Colorado History and Genealogy Project





Colorado Central Railroad

The object of this road is railway communication between Denver and the mountain towns and cities of Colorado. It was completed to Golden City in September, 1870, which event was duly celebrated by the citizens of Denver, Golden City, and Gilpin and Clear Creek counties. Its completion thus far has already largely benefitted not only the rich agricultural and coal mining region it traverses, but the gold and silver mining districts in the mountains. This is the first railway to reach the foot-hills in Colorado, and may be the first to penetrate these and climb the mountain ranges beyond. 'Careful surveys have already defined the line of this road through the foothills and along spurs of the range to Georgetown, and have established, beyond question, the fact that our mountain cities and mining districts can and will have railroad facilities.

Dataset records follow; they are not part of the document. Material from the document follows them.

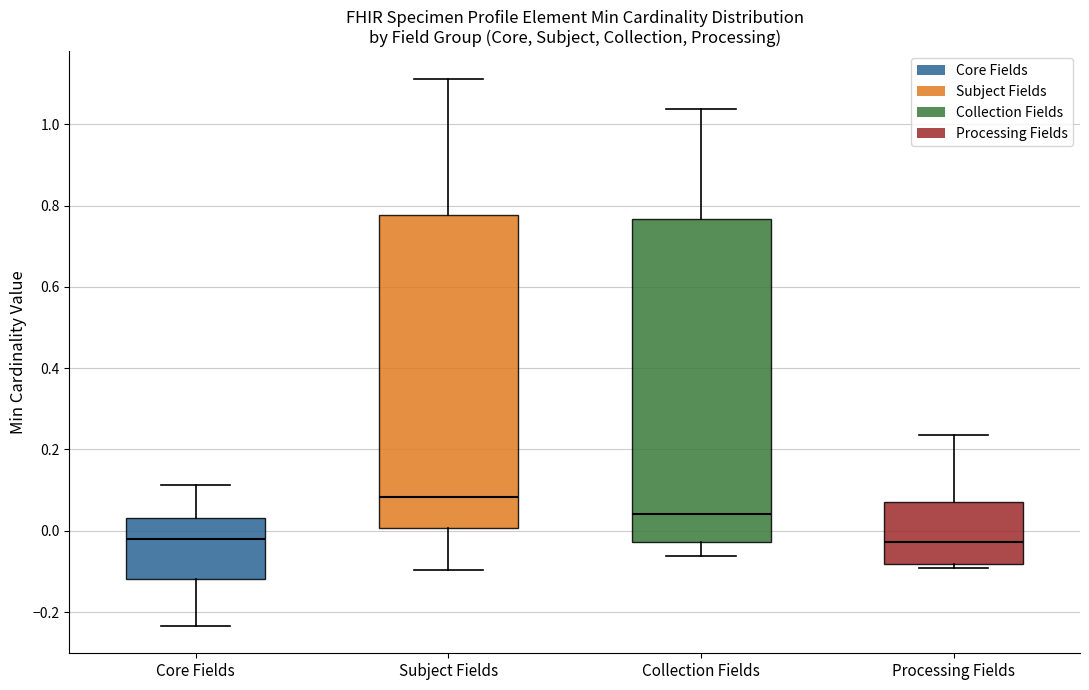

Which box's median line is the highest?

Subject Fields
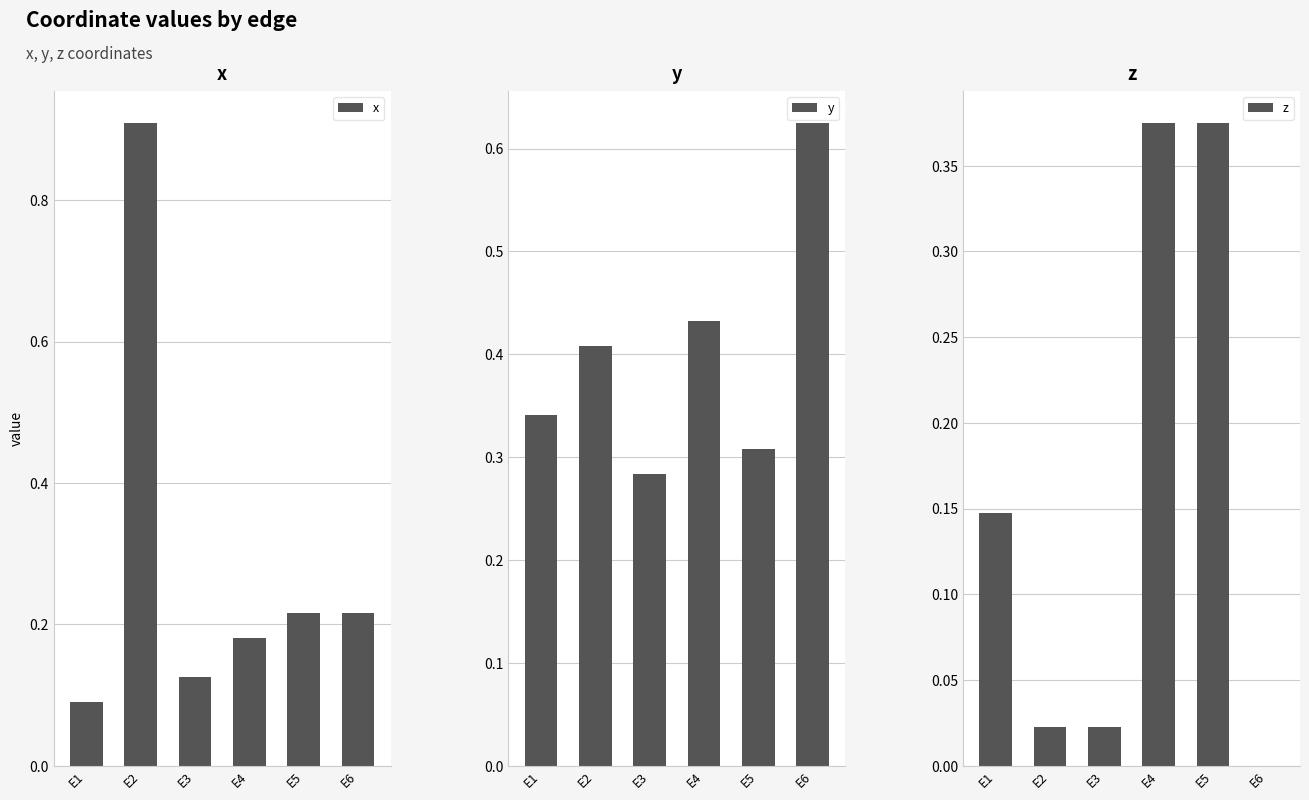

Between E6 and E2, which is larger?

E2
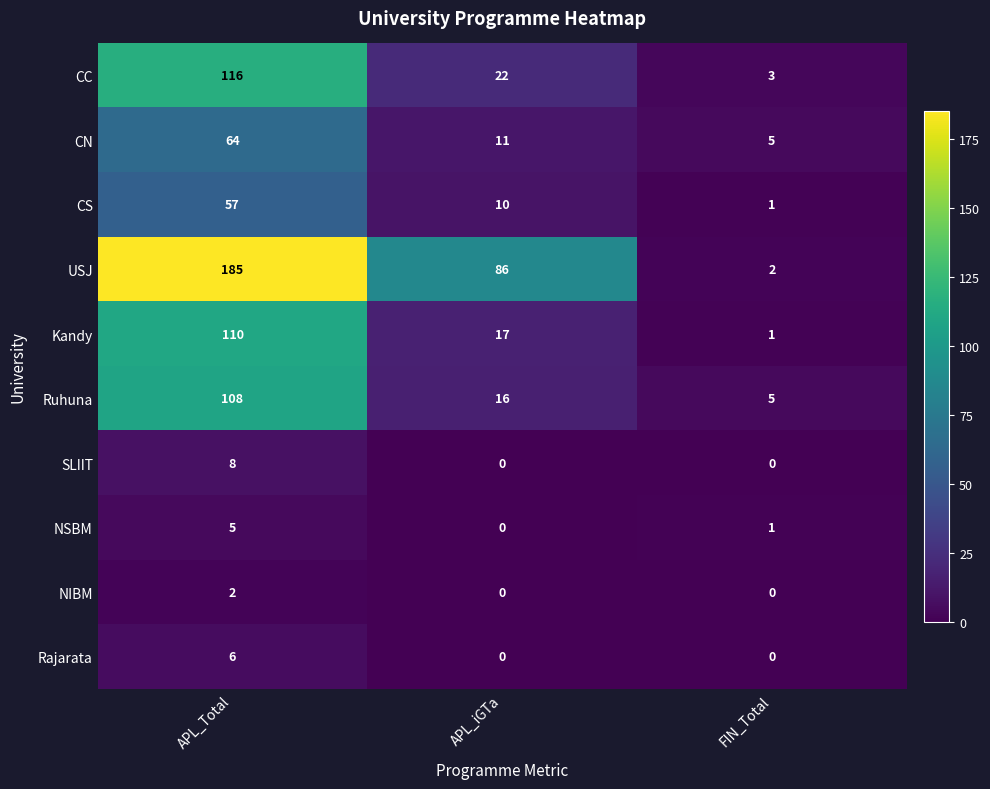

Which series changed the most between APL_Total and APL_iGTa?

USJ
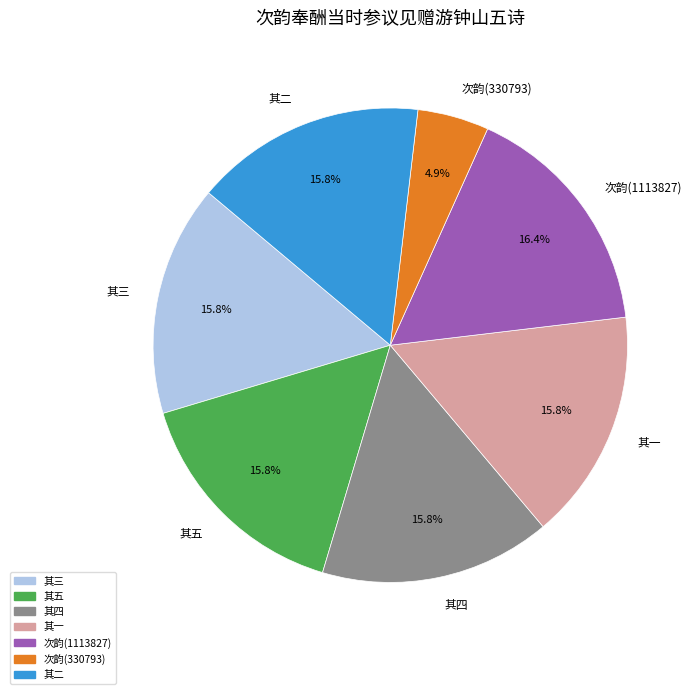

Is 其二 the majority of the pie?

No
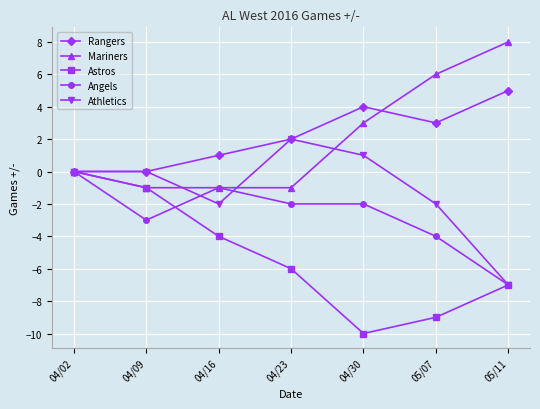

True or false: Astros has more than 1 points higher than both neighbors.

False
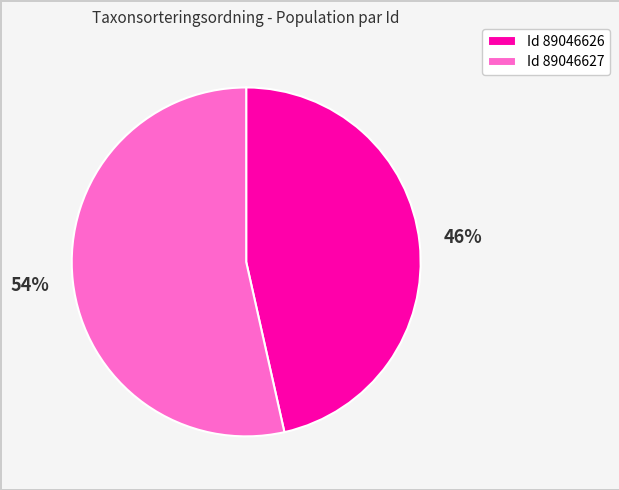

What is the smallest slice in the pie chart?

Id 89046626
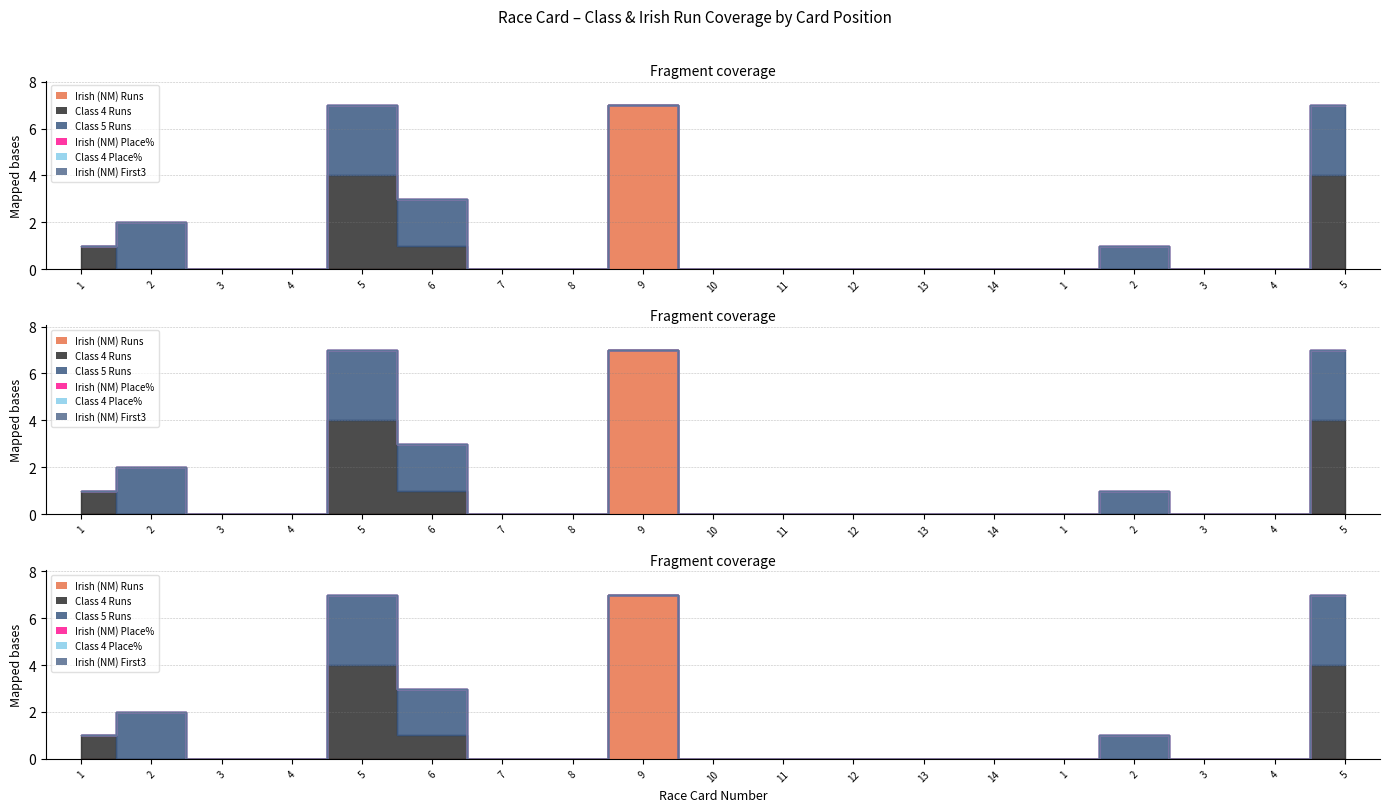

Reading right to left, what are all the values shown in this chart?

Irish (NM) Runs: 0	0	0	0	0	0	0	0	0	0	7	0	0	0	0	0	0	0	0
Class 4 Runs: 4	0	0	0	0	0	0	0	0	0	0	0	0	1	4	0	0	0	1
Class 5 Runs: 3	0	0	1	0	0	0	0	0	0	0	0	0	2	3	0	0	2	0
Irish (NM) Place%: 0	0	0	0	0	0	0	0	0	0	0	0	0	0	0	0	0	0	0
Class 4 Place%: 0	0	0	0	0	0	0	0	0	0	0	0	0	0	0	0	0	0	0
Irish (NM) First3: 0	0	0	0	0	0	0	0	0	0	0	0	0	0	0	0	0	0	0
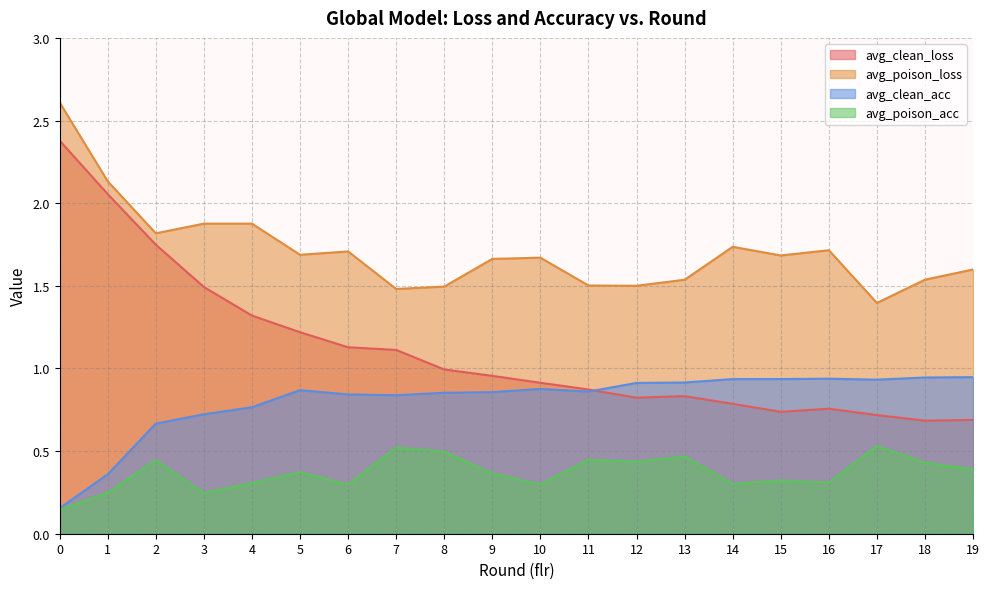

Reading left to right, list all the values displayed in this chart.

avg_clean_loss: 0=2.4	1=2.1	2=1.7	3=1.5	4=1.3	5=1.2	6=1.1	7=1.1	8=1.0	9=1.0	10=0.9	11=0.9	12=0.8	13=0.8	14=0.8	15=0.7	16=0.8	17=0.7	18=0.7	19=0.7
avg_poison_loss: 0=2.6	1=2.1	2=1.8	3=1.9	4=1.9	5=1.7	6=1.7	7=1.5	8=1.5	9=1.7	10=1.7	11=1.5	12=1.5	13=1.5	14=1.7	15=1.7	16=1.7	17=1.4	18=1.5	19=1.6
avg_clean_acc: 0=0.2	1=0.4	2=0.7	3=0.7	4=0.8	5=0.9	6=0.8	7=0.8	8=0.9	9=0.9	10=0.9	11=0.9	12=0.9	13=0.9	14=0.9	15=0.9	16=0.9	17=0.9	18=0.9	19=0.9
avg_poison_acc: 0=0.1	1=0.2	2=0.4	3=0.2	4=0.3	5=0.4	6=0.3	7=0.5	8=0.5	9=0.4	10=0.3	11=0.4	12=0.4	13=0.5	14=0.3	15=0.3	16=0.3	17=0.5	18=0.4	19=0.4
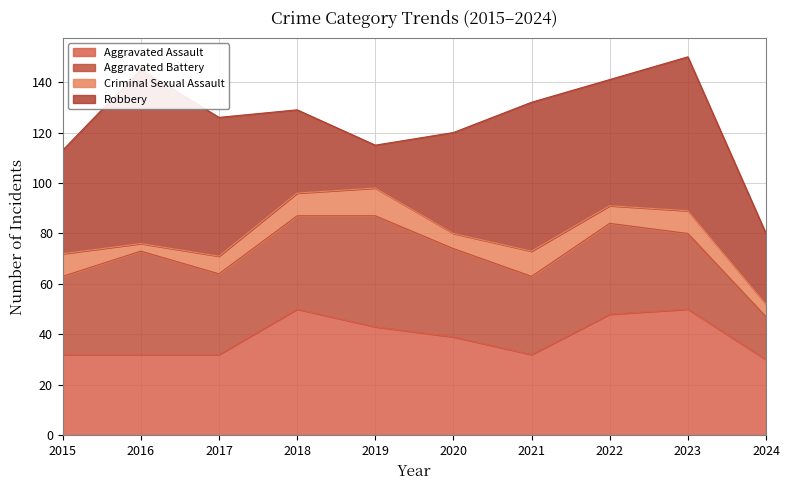

Where do Aggravated Battery and Robbery first cross each other?

2017 and 2018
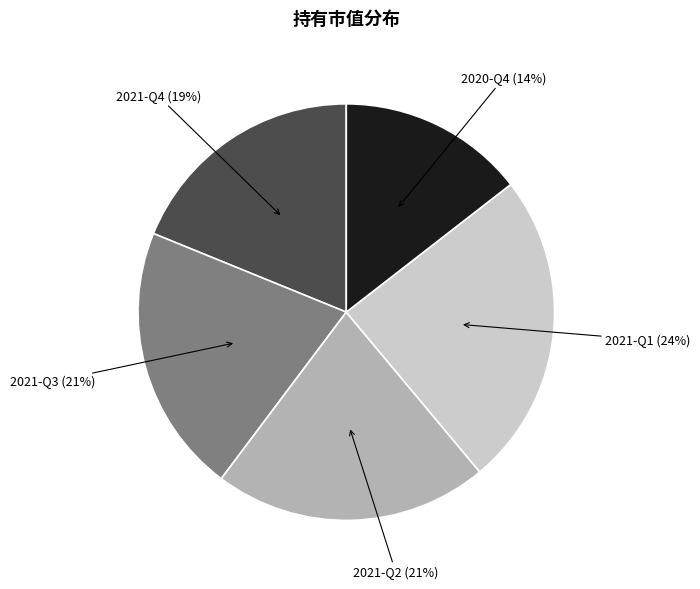

To the nearest percent, what is the difference between the largest and smallest slice percentages?

10%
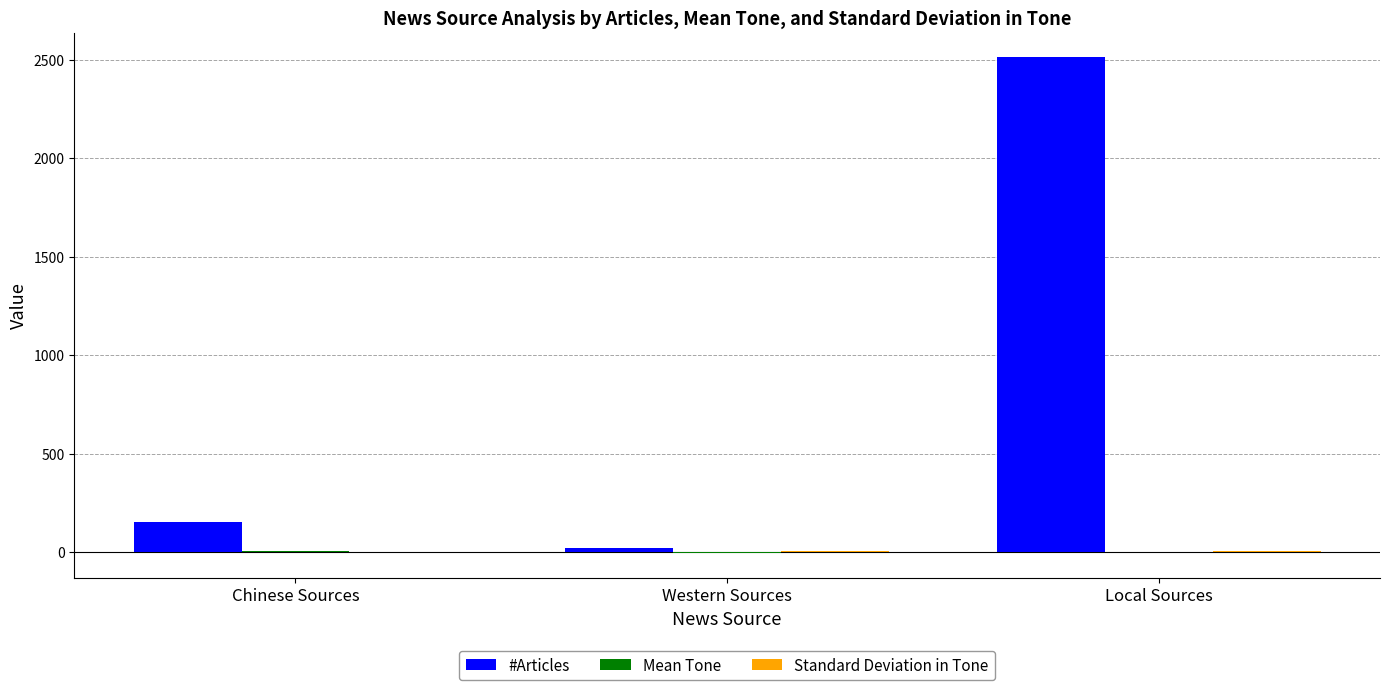

Which series changed the most between Western Sources and Local Sources?

#Articles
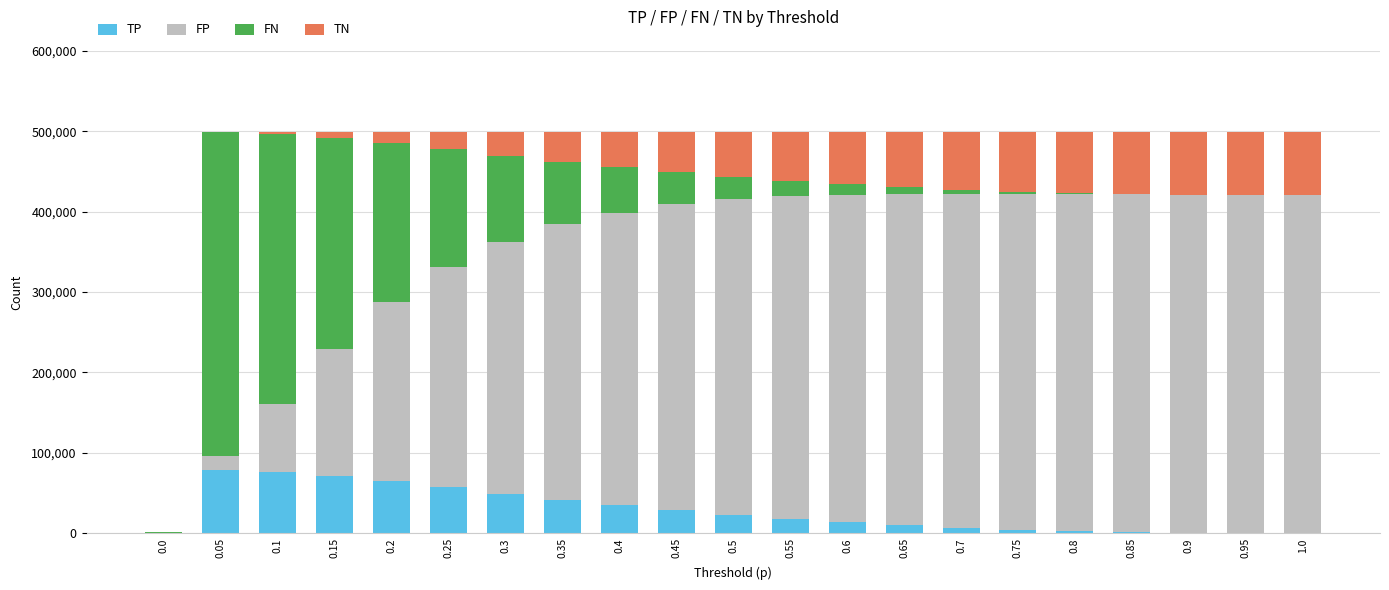

What is the highest value of the TP series?

78617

It is, perhaps, needless to add that the mining interests of the Territory have already received a fresh impetus from the success of this enterprise, and that their future prosperity will be largely enhanced by the means of cheap and rapid transportation for freight and passengers, which this road will afford, when completed, to the mining districts.

The initial steps toward the formation of a company to construct and stock the Colorado Central were taken by W. A. H. Loveland, of Golden City, who is one of the present directors, and has always been an active and able friend of the enterprise. In his untiring efforts in pushing forward the work he has been ably aided by T. J. Carter, Esq., also of Golden City, the president of the road. These gentlemen have been promptly assisted by other capitalists, and have displayed commendable energy and business capacity in the management of the company's affairs ; and have not only made rapid progress in constructing the road, but have made it first-class in every way.

The work of completing the road to the mining districts is being pushed forward with much energy, and in a short time miners of Gilpin and Clear Creek counties will have railroad transportation for their ores to the base of the mountains.

The officers who have immediate charge of the business of the Colorado Central railroad are:

T. J. Carter, President;
J. B. Shepherd, General Freight and Ticket Agent.

The Denver and Rio Grande Railway Company has been organized, with General W J Palmer, of Denver, as president, and has issued stock to the amount of one million dollars, for the construction of the first 80 miles of road, and work is progressing rapidly. One hundred thousand dollars of the stock was taken in Colorado; two hundred thousand in other parts of the United States, and seven hundred thousand in Europe. The first 80 miles of this road will be completed during the summer of 1871, and the balance as soon thereafter as possible.

The company expects the countries, through which their road will pass, to aid them in securing the necessary funds required to complete it, by voting bonds for that purpose. This should be done liberally, as the road will develop the country and enhance the value of all kinds of property along its line. The route of this road, in Colorado, is through the richest agricultural and grazing districts, and sufficiently near the mountains and foot-hills to benefit the gold, silver and coal mining regions.

The well-known energy and business ability of the president of the company make the success of this enterprise a certainty, and ensure Colorado a continuous line of railroad from the northern to the southern borders.